We would use this to feed bibliographic data into Pleiades for subsequent use, refinement, etc. by collaborators. We would also expect to expose the feeds perpetually for the use of others.

Assignments

All assignments are to be delivered via email and are due before the following class.

  1. Due September 13th
    Part 1: There are at least 3 problems with the HTML version of the syllabus. Find as many of them as you can. You will want to use validation tools and reading http://www.hixie.ch/advocacy/xhtml will help.
    Part 2: Create a valid RSS 2.0 or Atom feed XML file for the syllabus. In a sentence or two explain how you did it.
  2. Due October 4th
    Take the TEI document here and use XSLT to transform it into an HTML document with the same title as the source document, listing (i.e. using HTML list tags) all of the persons and places named in the document.
    Extra credit: explain why the document doesn't display properly in Firefox.
    Solution: XSLT and resulting HTML.
  3. Due November 1st
    Part 1: Develop a Schematron schema to perform check upon this document from Documenting the American South:
    1. check that all name keys are consistent (i.e. personal name keys start with 'pn', all others start with 'name')
    2. check that editor is represented in a respStmt
    3. check that all note references point to a real note
    4. check that all notes have a ref
    5. check that the text id matches the start of all the page break ids
    Part 2: Transform the schema into a stylesheet, using the reference implementation (more details here) run the report, and turn the results in along with the schema. UPDATE: the skeleton XSLT only produces text output, so you may want to use this in addition to it. The schematron-report.xsl make nice HTML output, and may be easier to read. If you use it, you need both XSLTs in the same directory. UPDATE 2: Here are the test schematron we did in class, and the XSLT generated from it. The new due date is Friday, November 3 by 5:00 pm.

Final Exam

The final is due by 5:00 pm on December the 14th. It consists of two parts. You should plan to spend less than 3 hours to complete it. There isn't a strict time limit, but if you're taking longer than that, then you're doing too much work. The exam is open book/internet/etc. You are expected to deploy all the means available to you to complete the test, with the exception that, as usual, you are not allowed to give nor receive help on the test. The exam should be delivered to me via email before the due date, and you will receive confirmation of its receipt from me. If you don't receive confirmation within a reasonable amount of time, please follow up with me to make certain I have received your exam.

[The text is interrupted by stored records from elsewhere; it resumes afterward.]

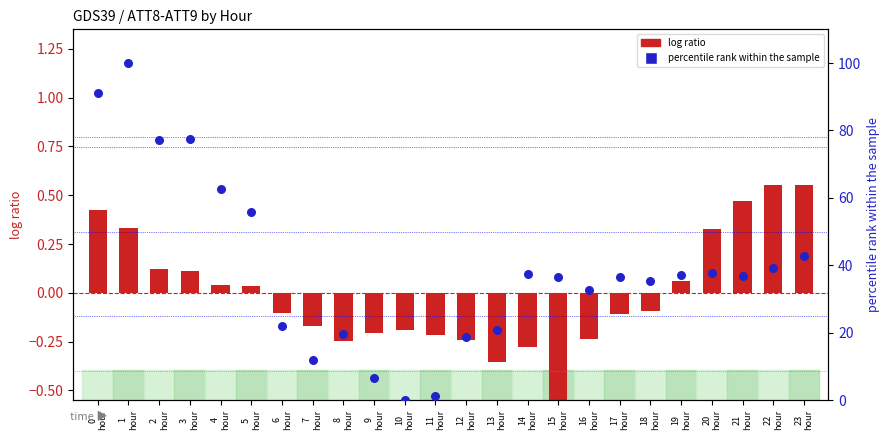

Which series has the largest total across all categories?

ATT9 (percentile rank)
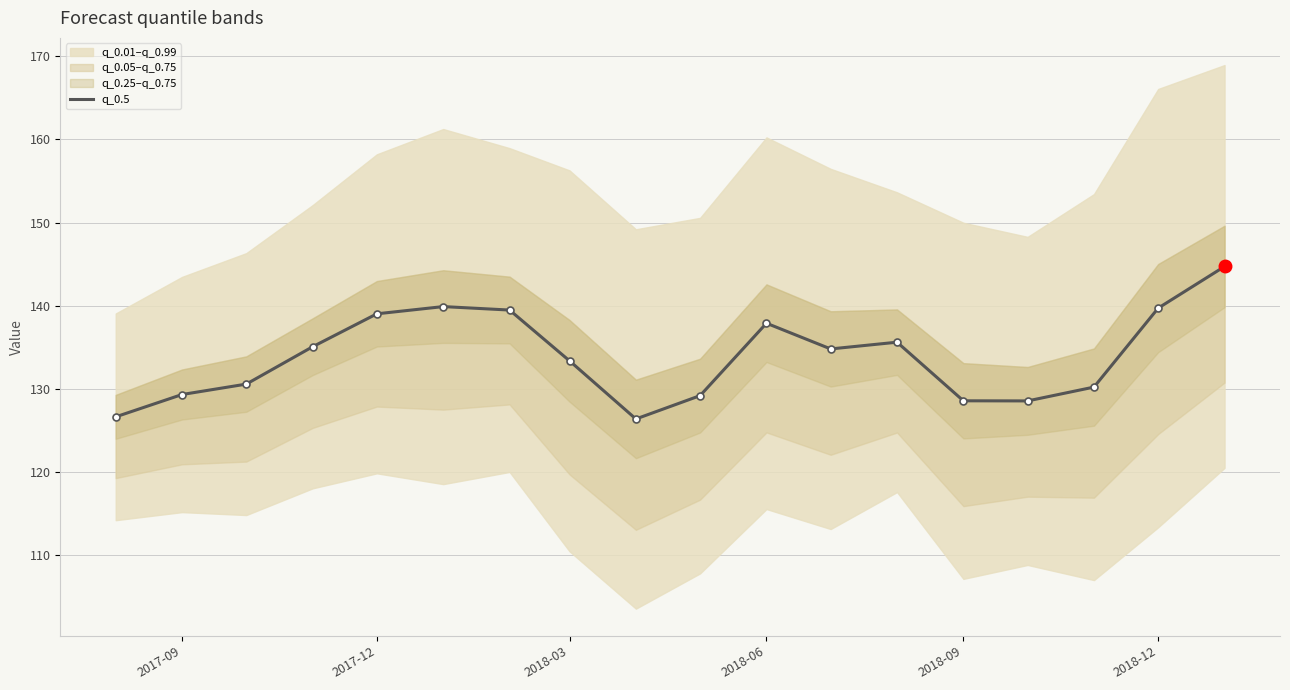

What is the maximum value shown in the chart?

144.7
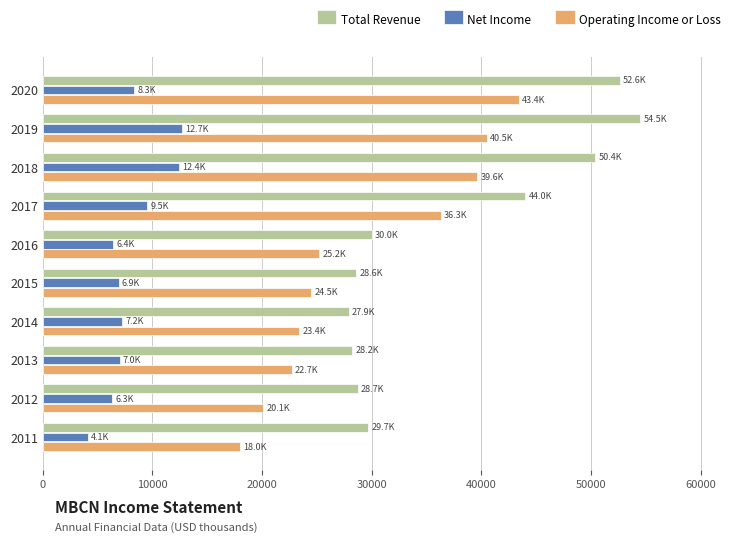

Count the number of categories in the chart.

10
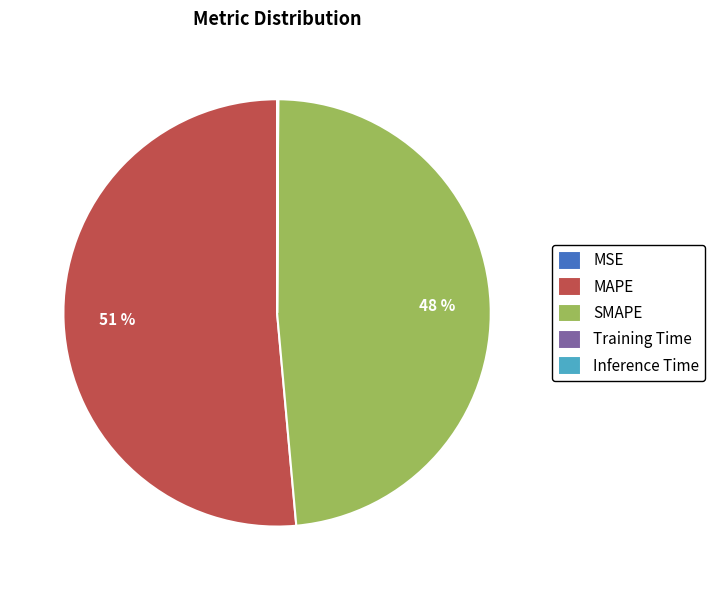

True or false: SMAPE accounts for 48% of the total.

True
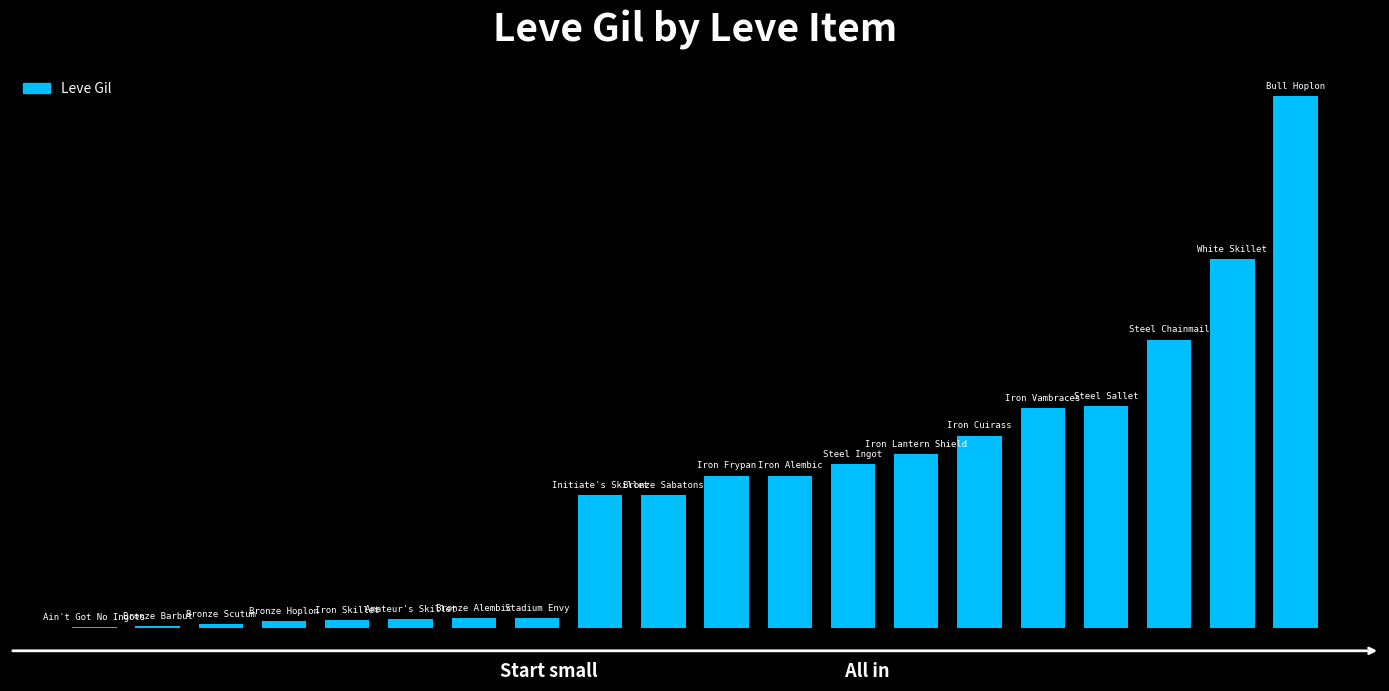

What is the value of the 20th bar from the left?

52220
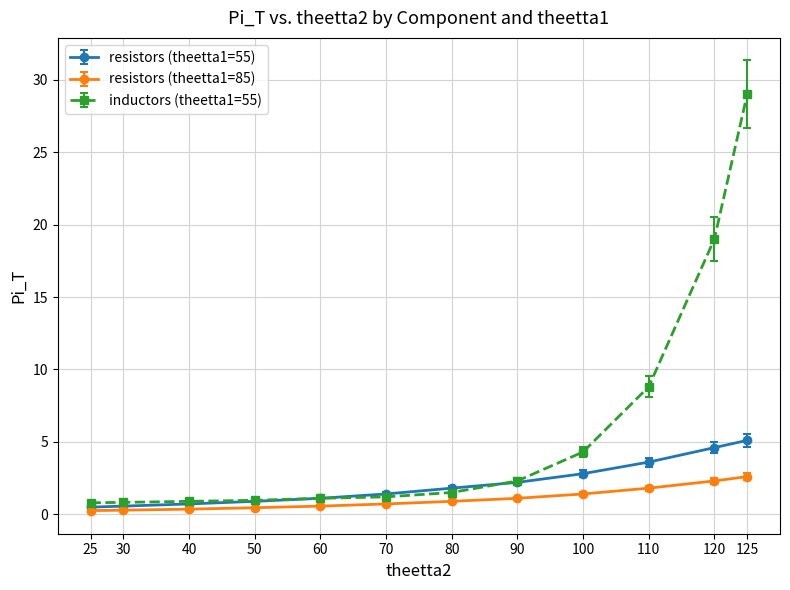

Which series ends up on top after the final intersection of resistors (theetta1=55) and inductors (theetta1=55)?

inductors (theetta1=55)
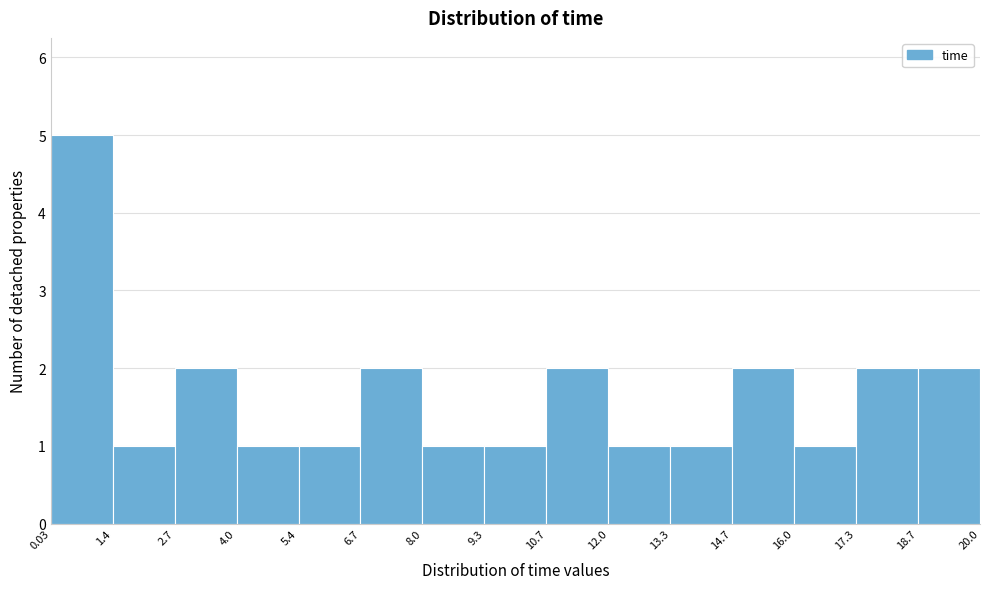

Reading left to right, transcribe this chart: for each bar, give the range it covers on the x-axis and its height. The values are not printed on the chart, so give them approximately, as read against the axis.

0.03 to 1.4: 5
1.4 to 2.7: 1
2.7 to 4.0: 2
4.0 to 5.4: 1
5.4 to 6.7: 1
6.7 to 8.0: 2
8.0 to 9.3: 1
9.3 to 10.7: 1
10.7 to 12.0: 2
12.0 to 13.3: 1
13.3 to 14.7: 1
14.7 to 16.0: 2
16.0 to 17.3: 1
17.3 to 18.7: 2
18.7 to 20.0: 2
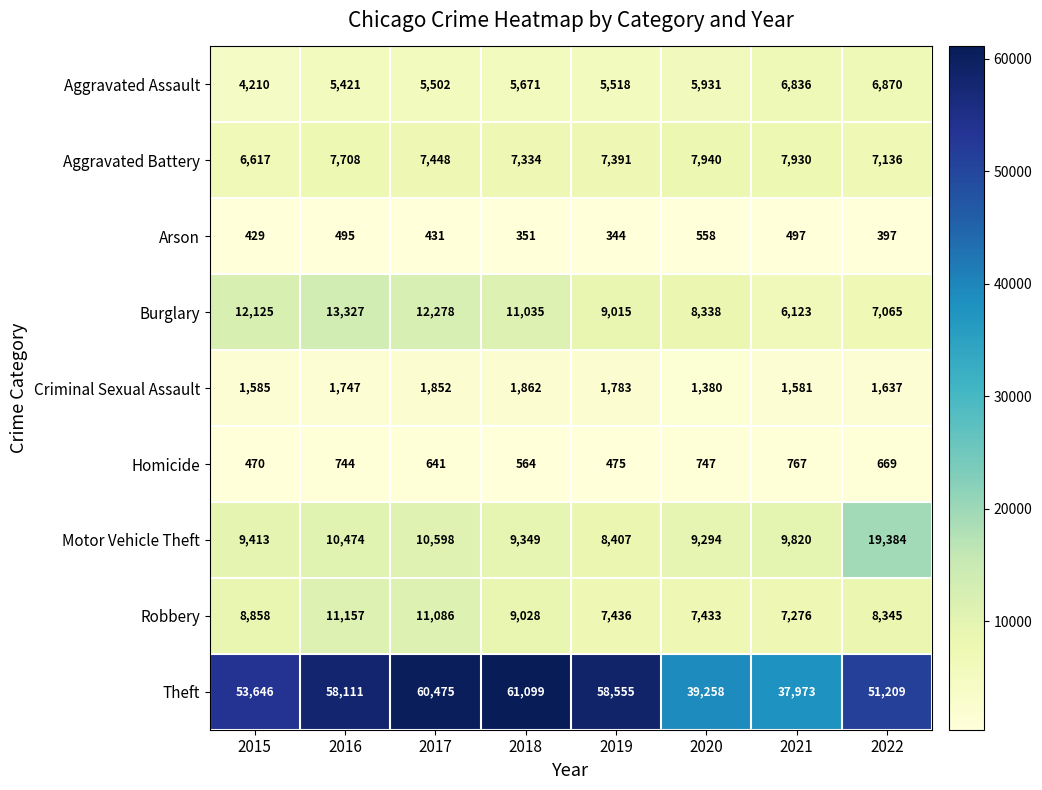

Which series has the largest range (max minus min)?

Theft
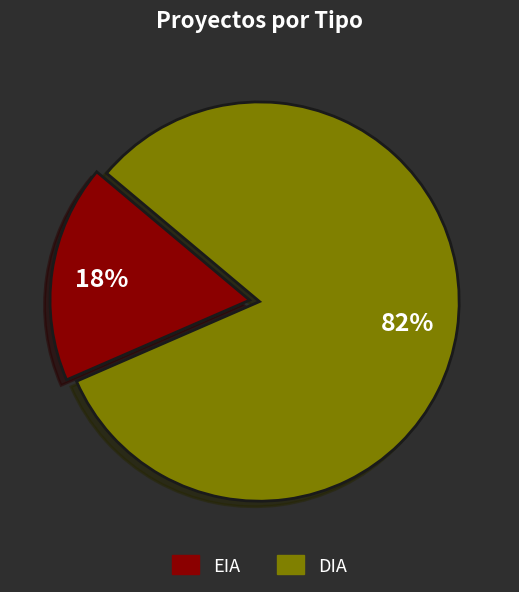

To the nearest percent, what is the combined percentage of DIA and EIA?

100%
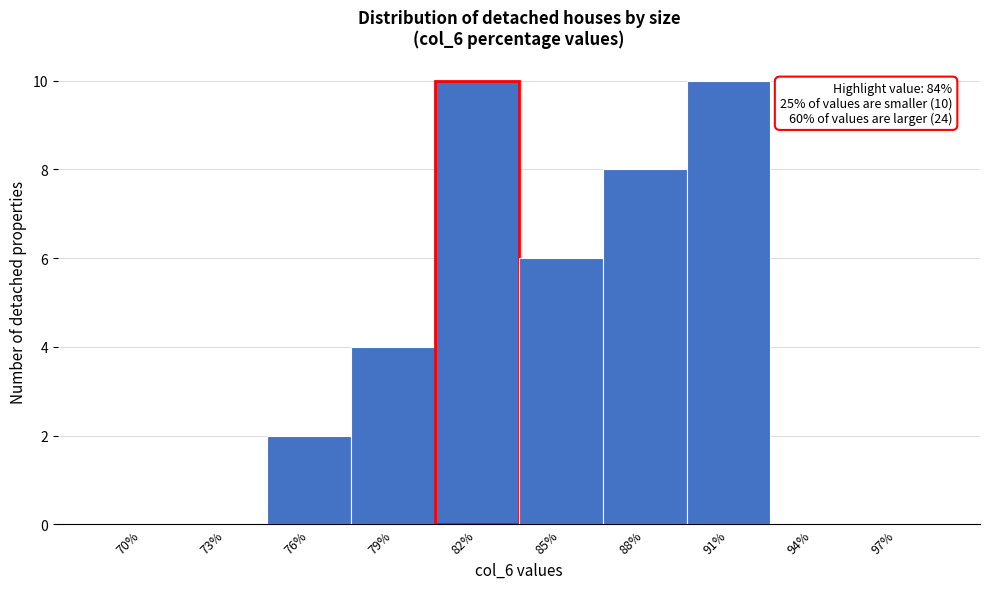

Reading left to right, what are all the values shown in this chart?

70%=0	73%=0	76%=2	79%=4	82%=10	85%=6	88%=8	91%=10	94%=0	97%=0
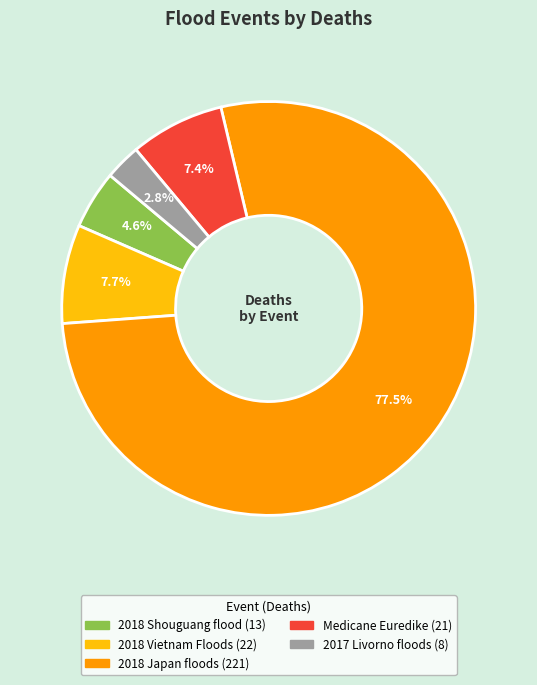

Does any single category account for the majority?

Yes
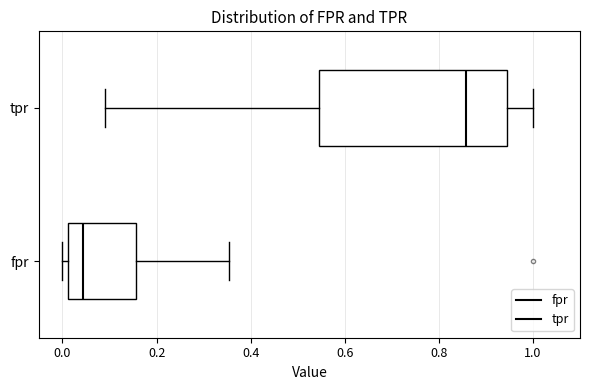

Where does the left whisker of the box for tpr end on the x-axis? The values are not printed on the chart, so give them approximately, as read against the axis.

0.10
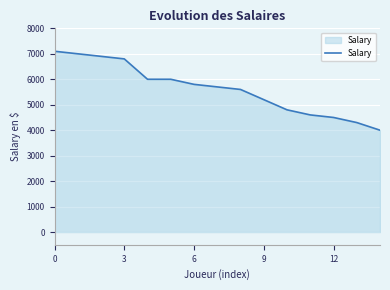

What is the greatest value displayed?

7100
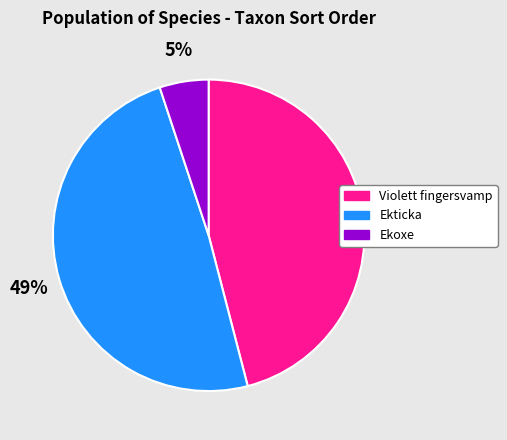

The Violett fingersvamp slice represents 54% of the pie. True or false?

False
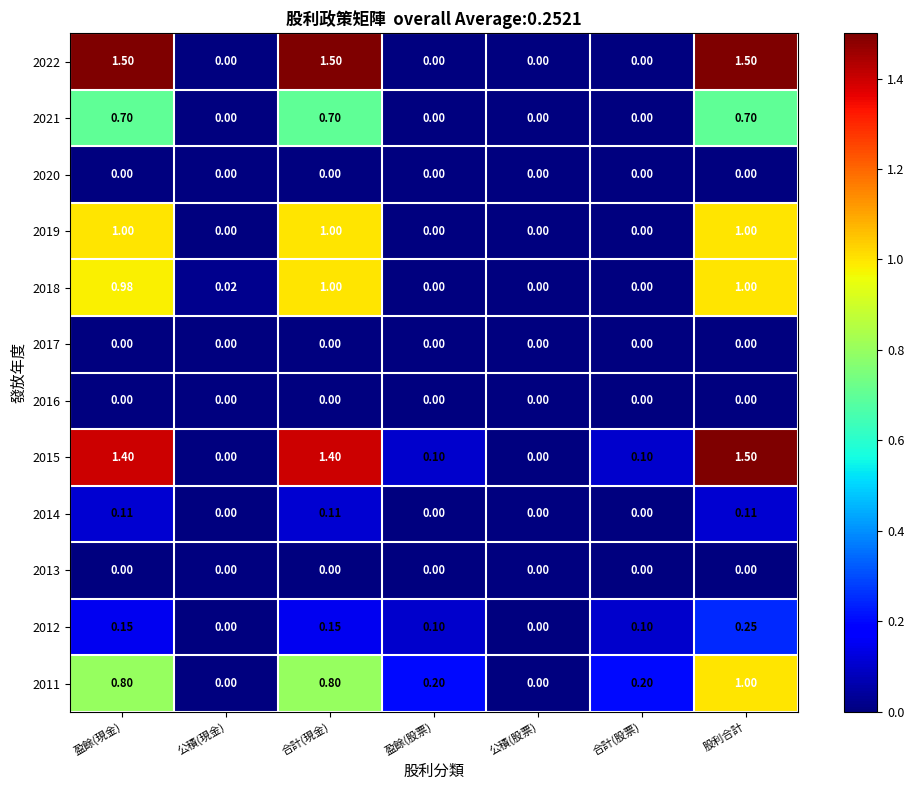

At which category is the sum across all series the highest?

股利合計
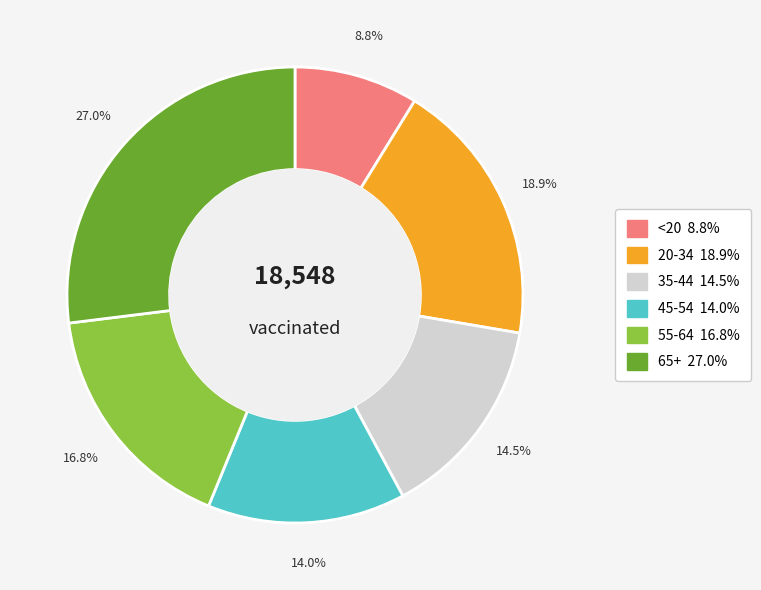

Count the number of slices in the pie.

6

  1. Create an XML vocabulary for the music metadata contained in this file. The file is tab-separated text, and should be openable in Excel or the spreadsheet application of your choice. Produce an example file containing the data, and a schema (either XML schema or RelaxNG) for the vocabulary. Write an XSLT that will display the example file as a list of songs.
  2. On your first day as digital librarian at XYZ College, your boss tells you they have a grant to digitize an archive relating to the founding of the college. The archive consists of images of the founder and his associates, the first faculty members, buildings, documents including meeting minutes, letters, and essays, plans for buildings and the layout of the campus, and relevant newspaper articles. Your job is to digitize this material, organize it, and create a searchable, browseable, web front end to present it to the public. Describe how you plan to tackle this assignment and discuss the technologies you intend to employ to make this work. How will XML technologies fit into your plans? Provide citations for materials you reference in your answer.